Fiona Chen
about... 





TH Experiential

TH builds brand experiences that live in the real world. I got to work across concepting, production, and documentation on activations for some pretty recognizable names.‘



DOVE x US OPEN  


Dove's ask was specific: bring the Body Confident Sport Program to one of the world's most iconic sporting events and make it actually resonate with girls aged 11-17, not just show up. The activation needed to educate, engage, and generate social content without feeling like a brand booth.

The experience centered on a giant tennis ball signing wall under the #KeepMeConfident campaign, a "Serve Your Confidence" photo op designed to drive organic sharing, branded giveaways including friendship bracelets wordmarked with "Powerful," "Confidence," and "Strong," and appearances from Venus Williams and Emma Navarro that pulled real crowds and created genuinely shareable moments.

My contributions were the recap and the one-pager. With 7,000+ attendees, 50,000+ photos, 2,850 bracelets, and 2,950 lanyards distributed, there was a lot to organize. The job was figuring out which numbers told the story, how to frame the athlete appearances as proof of mission, not just PR, and how to structure it visually so a client could hand it to someone and have it land immediately.

MAEVE x ANTHROPOLOGIE  

Atlanta NSO 2026
Maeve needed to launch their Atlanta store in a way that felt like a cultural moment, not a ribbon-cutting. Three activations, one weekend: a disruptive OOH pop-up at Ponce Market, a VIP press and influencer night, and a consumer grand opening.

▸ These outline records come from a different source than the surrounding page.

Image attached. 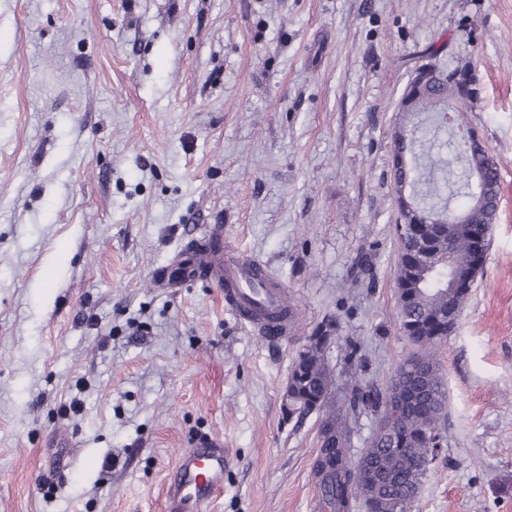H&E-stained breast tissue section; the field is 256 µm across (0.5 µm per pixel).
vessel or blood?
<instances>
[{
	"label": "vessel or blood",
	"instance_id": "vessel-or-blood-1",
	"mask_svg": "<svg viewBox=\"0 0 512 512\" xmlns=\"http://www.w3.org/2000/svg\"><path fill=\"white\" fill-rule=\"evenodd\" d=\"M255 269L249 259L225 252L215 269L224 283V302L240 321L258 329L265 339L285 338L289 318L282 313L284 293L269 285L254 287ZM229 464L223 444L211 439L183 450L167 480L166 512H211Z\"/></svg>",
	"mask_w": 512,
	"mask_h": 512
}]
</instances>
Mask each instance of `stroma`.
Instances as JSON below:
<instances>
[{
  "label": "stroma",
  "instance_id": "stroma-1",
  "mask_svg": "<svg viewBox=\"0 0 512 512\" xmlns=\"http://www.w3.org/2000/svg\"><path fill=\"white\" fill-rule=\"evenodd\" d=\"M429 46L476 73L501 201L411 512H512V0H0V512H165L203 438L234 457L213 512H314L288 375L331 317L377 385L413 350L393 139ZM214 240L285 289L284 341L177 276Z\"/></svg>",
  "mask_w": 512,
  "mask_h": 512
}]
</instances>
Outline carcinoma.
<instances>
[{
    "mask_svg": "<svg viewBox=\"0 0 512 512\" xmlns=\"http://www.w3.org/2000/svg\"><path fill=\"white\" fill-rule=\"evenodd\" d=\"M424 81L403 91L398 111L401 128L408 131V166L397 176L395 203L403 227L395 229L399 257L395 293L400 331L418 351L403 359L380 389L362 379L357 345L342 339L344 361L352 370L350 409L374 417V427L361 456L366 465L350 458L347 413L331 405L337 377L326 356L327 345L305 342L288 375V418L314 411L322 414L316 460L320 488L334 512H349L363 501L367 512H406L447 438L448 388L438 350L447 339L448 320L460 318L489 246L476 247L473 233L492 227L499 211L498 162L485 150V183L470 178L471 152L465 136L453 140L449 153L434 140L448 131L456 117L472 110L478 95L462 89L464 80L448 84L440 78L448 68L431 63ZM414 398L395 425L384 421L392 399Z\"/></svg>",
    "mask_w": 512,
    "mask_h": 512,
    "instance_id": "cac0c4a2",
    "label": "carcinoma"
}]
</instances>
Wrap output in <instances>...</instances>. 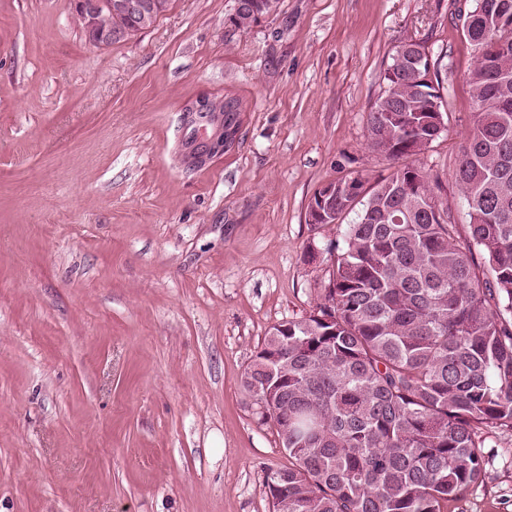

My role spanned a variety. I helped with location research and evaluation in Atlanta, researched and pulled organic UGC from the event across social media and press, and contributed visual direction, translated moodboards into actual experiential concepts, built mockups, and contributed to the recap that captured how it all came together.

Watching a moodboard become a sculptural yellow M on a street in Buckhead was a pretty good reminder that research and concepting aren't separate from execution. They're where it starts.

F1 x i2C (MASTERCARD)  

Miami 2025

F1 Miami isn't just a race weekend. It's a specific cultural moment with its own aesthetic, energy, and audience, and Mastercard needed a booth presence that felt like it belonged there, not just paid to be there.

I came in at the concepting stage with trend analysis, when everything is still open. I used NanoBanana to generate AI mockups so the ideas could be quickly visualized, built moodboards rooted in where F1 culture and experiential design are actually trending right now, and proposed activation activities that would feel native to that world. I also put together tiered pricing options so the client had a real range to react to, not just one big ask.

It was my first real look at how a pitch is built from scratch and how much of the work involves translating a feeling into something specific enough.


LIQUID IV x SPIDERMAN


Liquid IV needed activation concepts that felt like press-worthy stunts tied to the Spider-Man IP, not just branded booths. Every concept had to generate buzz and community engagement.

I pitched four ideas. Two were selected and carried forward into the proposal:

"Taking Hydration to New Heights," a Washington Square Park arch takeover wrapped in Spider-Man webs, featuring a timed rope-climb experience where guests scale a giant web to retrieve a Liquid IV packet at the top.

"The Hydration Heist," a Grand Central Station stunt where guests navigate a web-rope security maze, racing against a timer to retrieve the recharge at the center.

Both were built on the same logic: make the product the hero of the challenge, not just the giveaway at the end.

GERBER

NYC Restaurant Takeover
Gerber wanted to take over a New York City restaurant and transform it into a fully branded experience for parents and babies. My contribution was the moodboard and ideation work that helped shape how the space would feel and which activations would live inside it.

The concept that emerged from that process included a play mat zone, a ball pit, coloring stations, a branded photo moment, a basketball game, Connect Four, a Gerber vending machine, and even a redesigned bathroom changing station. Every touchpoint was designed to make parents feel that the brand truly understood their daily life, not just their shopping cart.

CETAPHIL

SoHo, NYC 
This one was different from the desk work. I was on-site for the Cetaphil Derm on Tour activation, helping run the day in real time. That meant keeping things moving for participants, troubleshooting whatever came up on the floor, and making content for TH's Instagram while it was all happening.

There's a specific kind of attention that on-site work requires. You're not thinking in decks, you're reading the room and responding to what's actually in front of you. Being there taught me a lot about the gap between how an activation looks on paper and how it actually runs when real people are moving through it.





The thing I kept noticing across all of these is that the earliest stages, the research, the moodboarding, the "what if we did this" conversations, are where the whole direction of an activation gets decided. That's the part I want to keep getting better at.